Across the entries that follow, tally every line holding the word "coordinate" and reply with the count alone.

━━━ Records shown ━━━

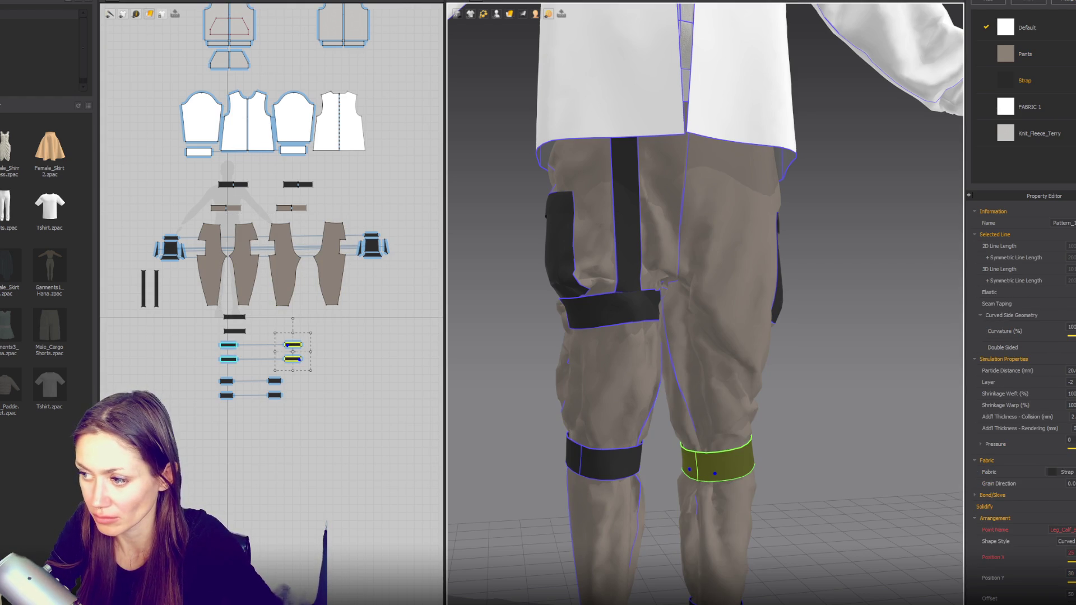
{"action": "left_click", "coordinate": [824, 434]}
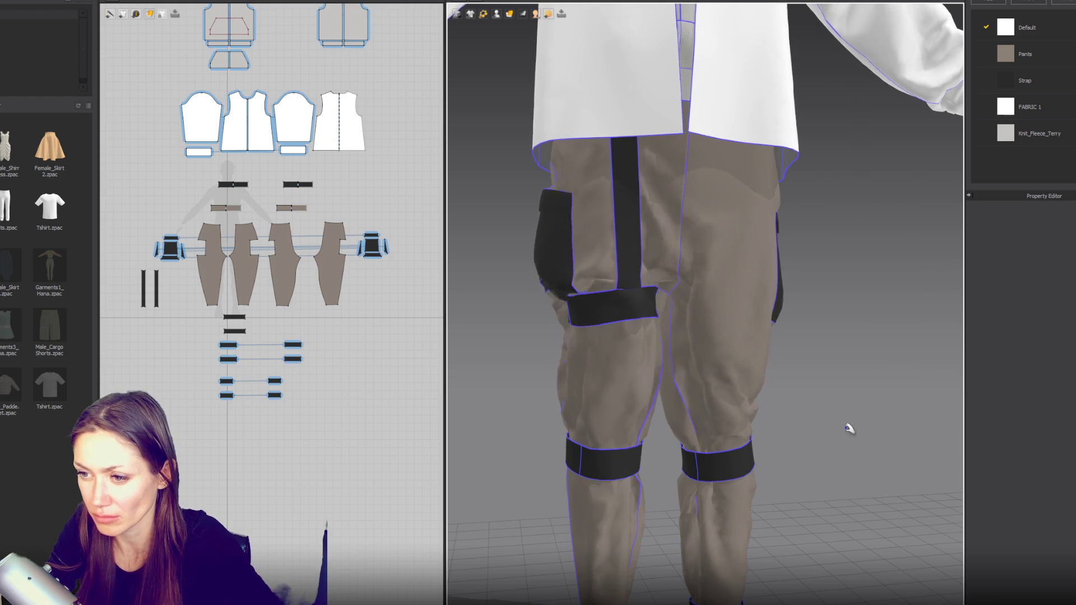
Step: Try sliding the thigh strap around the leg in 3D, then undo the wrong move
{"action": "left_click", "coordinate": [614, 318]}
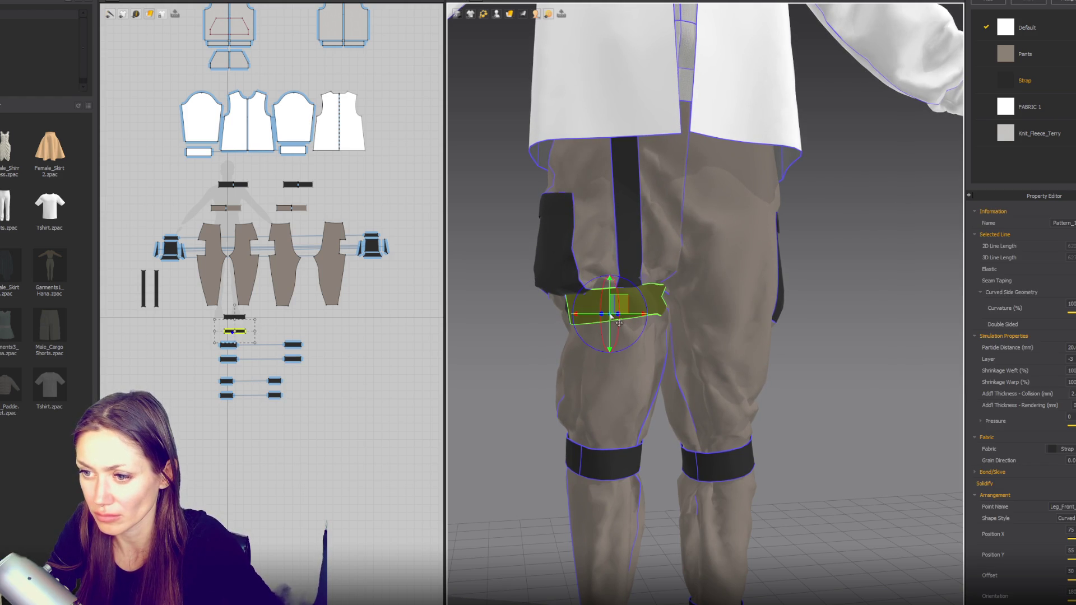
{"action": "left_click", "coordinate": [607, 377]}
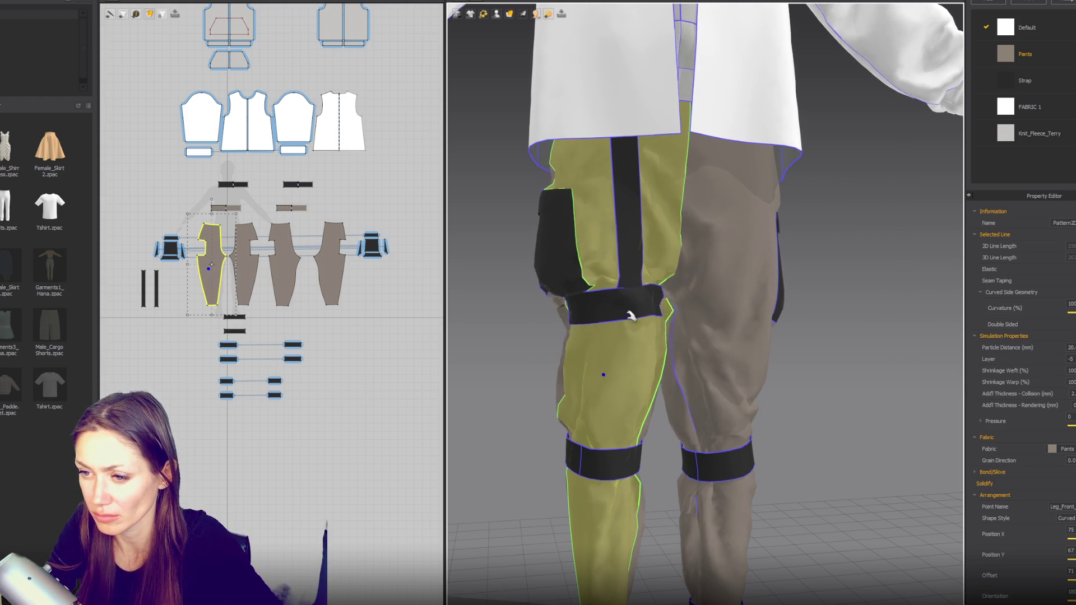
{"action": "right_click_drag", "start_coordinate": [631, 361], "coordinate": [704, 353]}
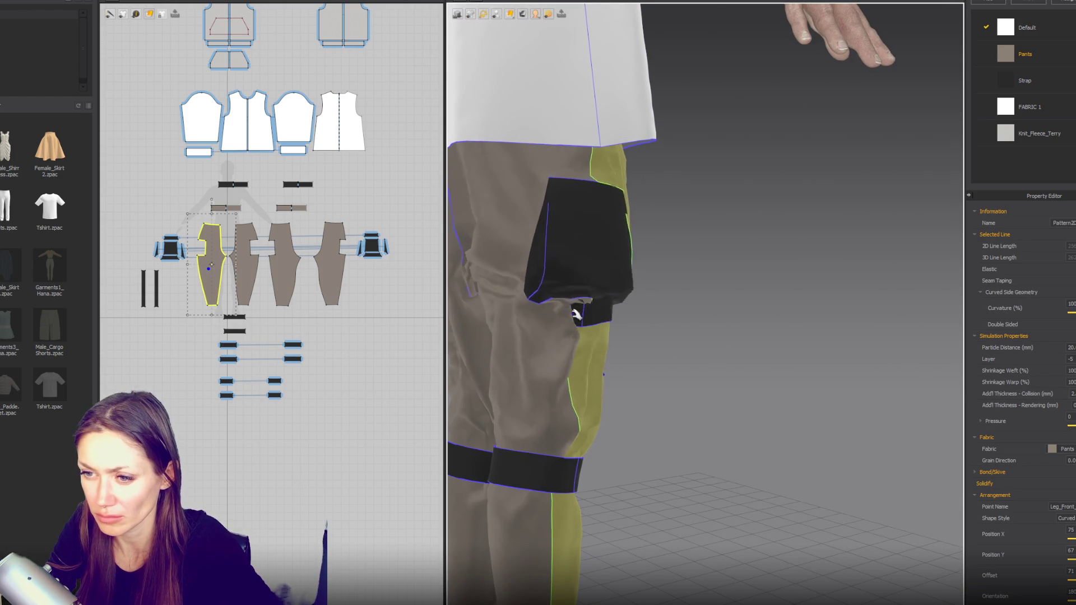
{"action": "left_click", "coordinate": [584, 330]}
{"action": "left_click", "coordinate": [483, 312]}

━━━

• _Answer for this exercise_: 6